Alas, this is a problem that has been creeping up on us for ages. “Never judge a book by its cover” is a folk saying addressing this topic that goes back long before I was born. The phenomenon of books as deceptive advertising hit its stride in the 1960s. I remember reading a thick paperback book published, I think, in 1963, when it sold for the then hefty price of 75¢. It was supposedly a book about healthy living, and it sported some real information about food and weight-bearing exercise, but taken as a whole, it was an advertisement for the putative author’s line of “health food” chocolate bars.

In the 1960s, this kind of book was slightly disreputable, but readers and book publishers put up with it because there weren’t so many people who had the writing skill to write a book at all. Flash forward to the recession of 2001-2002, and it became mandatory for a book author to have a “platform” — an ongoing business that could profit from the publicity surrounding the book, because the author certainly wasn’t going to make any money from the book itself. Book advances from major publishers had declined by then from the $3,000 that was common in the 1960s, theoretically enough for the author to live on while writing the book, to $500, not nearly enough to cover the author’s travel expenses while promoting the book. Most books don’t sell enough to earn royalty payments, and most authors know this, so if an author is going to spend her own money to promote a book, she has to have a business plan to profit from the publicity. Publishers insist on this now because they know from experience that authors who don’t have a platform tend not to do much to promote their books, and there is little that publishers can do without the authors. But the result of all this is that most books from well-known publishers are written with the promotional opportunity in mind. They are very carefully disguised advertisements. These books put the valuable content first to reward the reader, but the upsell is never far away.

In this context, it shouldn’t be shocking if most of the 99¢ ebooks — indeed, many of the $97 ebooks too — follow this same model, but are not so carefully done. Just as email spammers think nothing of sending 100 email messages to 10 million recipients each just to see which marketing message works, ebook spammers will create a disposable author identity and create 10 to 20 ebooks credited to that pen name in an afternoon just to see if any sales result. Amazon has been hit hardest with spam books, according to the Reuters story,

clogging the online bookstore of the top-selling eReader with material that is far from being book worthy and threatening to undermine Amazon.com Inc’s publishing foray.

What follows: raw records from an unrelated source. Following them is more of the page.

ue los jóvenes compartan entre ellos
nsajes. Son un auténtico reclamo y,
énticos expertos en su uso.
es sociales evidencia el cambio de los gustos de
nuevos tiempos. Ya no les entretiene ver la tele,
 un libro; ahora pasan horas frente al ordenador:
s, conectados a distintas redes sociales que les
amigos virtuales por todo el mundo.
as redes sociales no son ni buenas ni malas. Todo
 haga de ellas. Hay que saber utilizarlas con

But the whole book business is suffering from the same effect. Book prices haven’t gone up in the last 11 years (with some exceptions, such as textbooks) mainly because readers are resisting higher prices. And why is that? Readers don’t like the feeling of paying $29.95 for a book only to discover that it contains only a single chapter of valuable information, a pattern that unfortunately describes most of the “platform” books published in recent years. This inability to raise prices is arguably the main reason why Borders and about half of independent bookstores have failed in the last decade.

Low-quality books are not just spam. Some are outright fakes. The Ars Technica story describes ebooks of content stolen from legitimate sources, purchased from content mills for as little as $7, even copied and pasted hundreds of times to pad the page count. Some books are falsely attributed to famous authors to try to draw more attention. Of course, these too are sloppier versions of tricks that major publishers have employed for decades. How many people have picked up a book with a famous name at the top of the front cover, failing to notice the words “with a foreword by” preceding the name? Or a 300-page book that turned out to consist mostly of appendixes?

Printed books will not hold up much better than ebooks, simply because any ebook can be printed and bound with minimal effort. If the idea of books as spam is so disconcerting, it is because we are used to the book industry providing a base level of quality for books. That is breaking down in multiple ways and we have to do our own checking. In the long run, we will need a social network to vouch for the legitimacy of any purchased content, including books.